Port on local loopback not reachable over ipv6 when using dual-stack network

[ivanov17]

I have a problem that has been bothering me for a long time.

I'm using dual stack networks with rootfull Podman and sometimes I need to bind some container ports to localhost. I don't get any errors when binding them, but I can't communicate over ipv6 with ports bound to both [::1] and 127.0.0.1.

The same thing happens when I bind a port to both 0.0.0.0 and [::], the port on the local loopback is not reachable over ipv6.
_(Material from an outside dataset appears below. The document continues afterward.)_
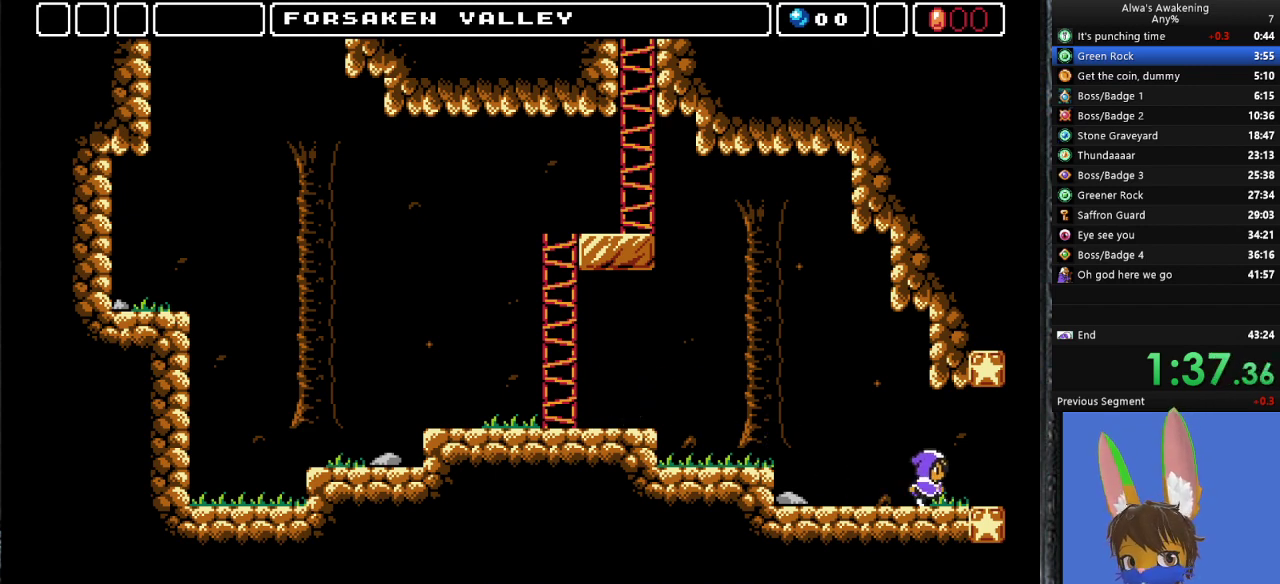
{"buttons": ["DPAD_RIGHT"], "left_stick": "center", "events": []}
When I'm trying to use e.g. curl to communicate with such a port, it simply doesn't respond until the connection times out.

It looks like this:

# curl --insecure --location --verbose [::1]:80
*   Trying ::1:80...
* connect to ::1 port 80 failed: Connection timed out
* Failed to connect to ::1 port 80: Connection timed out
* Closing connection 0
curl: (28) Failed to connect to ::1 port 80: Connection timed out

At the same time, communication over ipv4 is successfull:

# curl --insecure --location 127.0.0.0:80
<html><body><h1>503 Service Unavailable</h1>
No server is available to handle this request.
</body></html>

The issue is similar to #636 and I was expecting Netavark 1.6.0 that have #638 fix to be able to solve it, but unfortunately not.

I am currently using CentOS Stream 9 and the latest versions of Podman and Netavark available in the distribution.

# /usr/bin/podman --version
podman version 4.6.1

# /usr/libexec/podman/netavark --version
netavark 1.7.0

# /usr/bin/firewall-cmd --version
1.2.5

# cat /etc/firewalld/firewalld.conf | grep FirewallBackend
FirewallBackend=nftables

I'm willing to provide any logs and configuration files you might need.

[Luap99]

The kernel does not support ipv6 port forwarding via ::1 so it is impossible to implement this via firewall rules.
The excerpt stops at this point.